**Source text:**

+++

Stick to the theme of Halloween
Plebeians do not realise that All Hallows Eve is about witches and the supernatural, and mix their cultural references horribly. If someone turns up to one of my Halloween parties dressed as the Joker or Woody from Toy Story I tell them to leave and not come back until they look passably like a zombie.
It isn’t Bonfire Night
I wish common folk would desist from setting off endless fireworks. It completely ruins the spooky atmosphere of me brilliantly reading an Edgar Allan Poe short story by candlelight to my children Anton and Portia, which is both educational and enormously fun.

+++

**Data block:**
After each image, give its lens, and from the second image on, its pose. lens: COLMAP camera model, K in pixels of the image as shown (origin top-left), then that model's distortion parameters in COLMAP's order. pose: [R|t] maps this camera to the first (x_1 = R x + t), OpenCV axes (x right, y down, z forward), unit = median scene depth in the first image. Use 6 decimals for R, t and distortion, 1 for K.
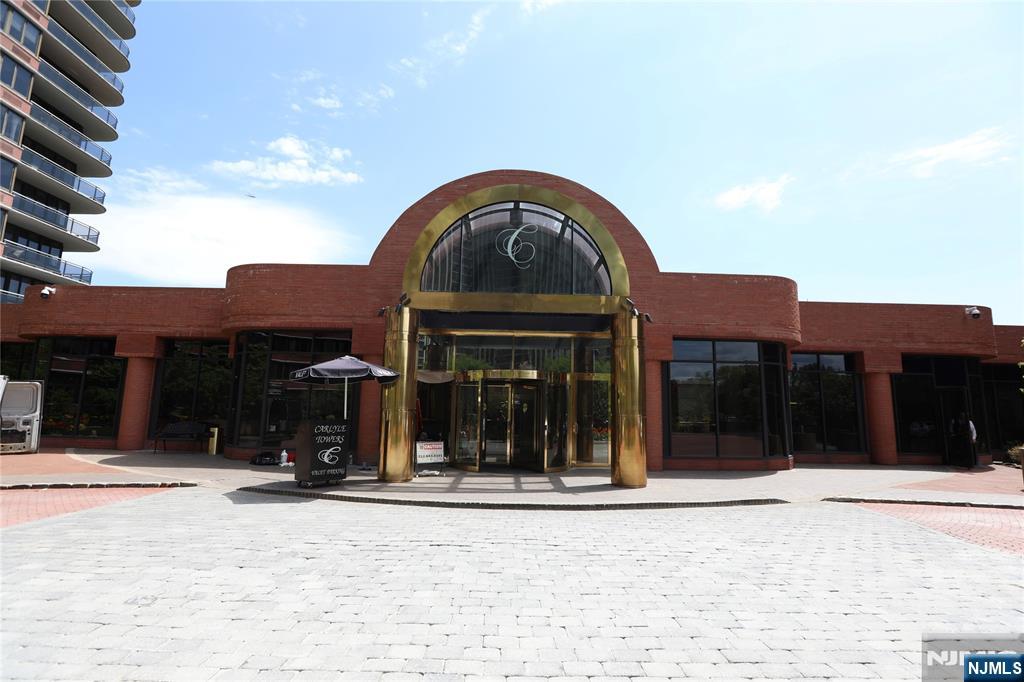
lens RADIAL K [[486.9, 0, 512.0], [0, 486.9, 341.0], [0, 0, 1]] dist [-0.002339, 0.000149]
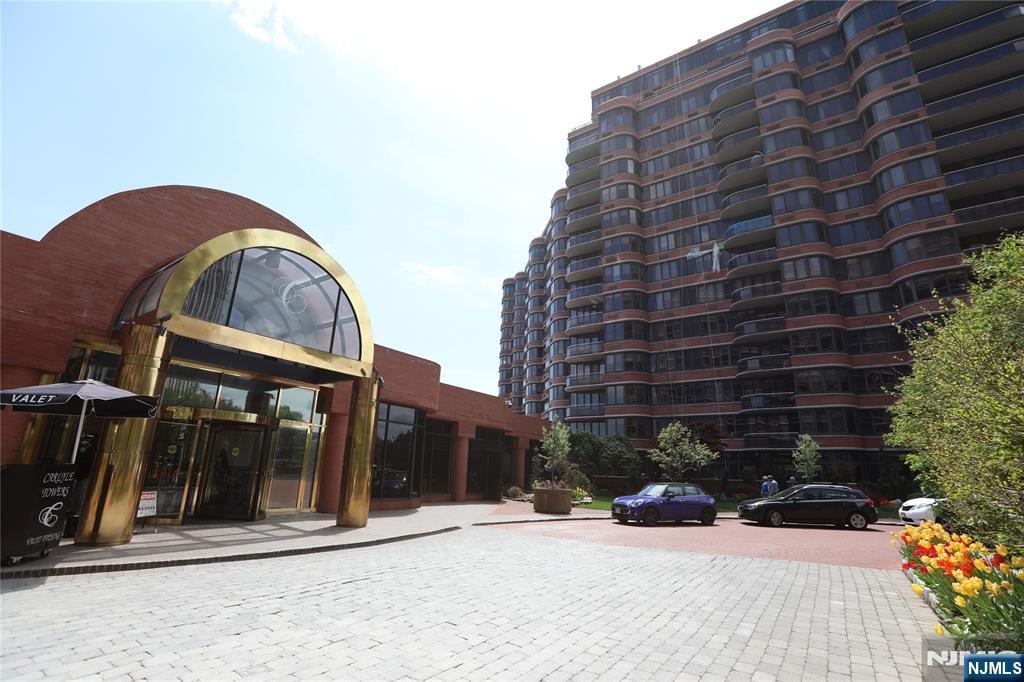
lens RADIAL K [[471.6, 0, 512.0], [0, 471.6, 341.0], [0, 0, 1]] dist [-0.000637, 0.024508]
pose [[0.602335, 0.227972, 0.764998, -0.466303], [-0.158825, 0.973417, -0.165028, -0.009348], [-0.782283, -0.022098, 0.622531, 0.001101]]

+++

**Your task:** Pick up the text on Halloween etiquette after its last sentence and continue it in the same voice.

**Answer below:**
Halloween is NOT about getting drunk
Halloween, or the ancient Gaelic festival of Samhain as I like to call it, is not just an excuse to drink gallons of Stella Artois. It’s about reflecting on concepts of mortality, rebirth and our pagan past. Admittedly last year I threw up on our dog dressed as Dracula, but that’s different because it was a £14.99 Sardinian Soave.
The horrors in their gardens
A distressing trend I’ve noticed is large plastic skeletons, which they no doubt refer to as ‘skellingtons’, and inflatables of Frankenstein’s monster or similar. By contrast my M&S sausage rolls shaped like mummies just scream ‘sophistication’.